Не успела еще улечься пыль за унесшимся на своих максимальных 27 километрах в час броневиком, как из юго-западной части леса появилась цепь вражеских солдат. Стреляя на ходу, они вскоре перешли с шага на бег, а вслед за ними из леса выходила следующая цепь. Теперь уже русским войскам предстояло играть роль обороняющихся.
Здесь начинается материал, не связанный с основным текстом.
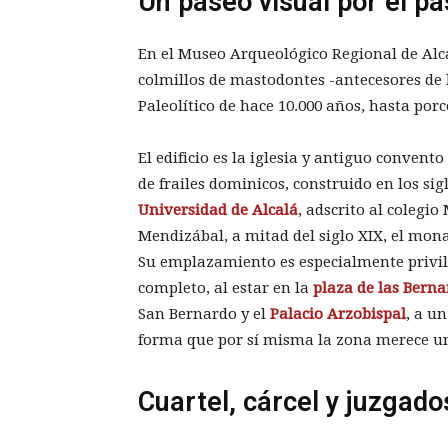
Un paseo visual por el p
En el Museo Arqueológico Regional de Alc
colmillos de mastodontes -antecesores de l
Paleolítico de hace 10.000 años, hasta por
El edificio es la iglesia y antiguo conven
de frailes dominicos, construido en los sigl
Universidad de Alcalá
, adscrito al colegi
Mendizábal, a mitad del siglo XIX, el mo
Su emplazamiento es especialmente priv
completo, al estar en la
plaza de las Berna
San Bernardo y el
Palacio Arzobispal
, a u
forma que por sí misma la zona merece u
Cuartel, cárcel y juzgado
Вполне ожидаемо, первыми огонь открыла рота, что должна была поддерживать первую атаку бронемашин, но в итоге пролежала на пузе перед западной оконечностью деревни с самого утра. Не забывали им вторить и пара пулеметов, расположенных в крайних хатах как раз на случай атаки противника. Совместными действиями им даже удалось остановить наступление австрийцев, но вот заставить их отступить не вышло.
- Сможете нам поспособствовать, господин полковник? - обернувшись к находящемуся на наблюдательном пункте командиру броневзвода, поинтересовался у него оставленный за главного командир 238-го полка, которому теперь в гордом одиночестве предстояло вести наступление в западном направлении.
- Сможем, - быстро окинув взглядом хорошо просматриваемое поле и чуть не получив пулю в голову, кивнул вовремя пригнувшийся Секретев. - Я проведу машины по дороге до самого края леса, а там поверну в поле и отрежу противнику путь к отступлению. Тогда совместным огнем мы сможем принудить их к сдаче. Вы только передайте своим бойцам, чтобы стреляли прицельно. Пусть броня наших машин не пробивается винтовочной пулей, каждое попадание отдается очень неприятными ощущениями. Потому получать вдобавок еще и от своих, было бы в крайней степени неприятно. Нам австрийцев за глаза хватает.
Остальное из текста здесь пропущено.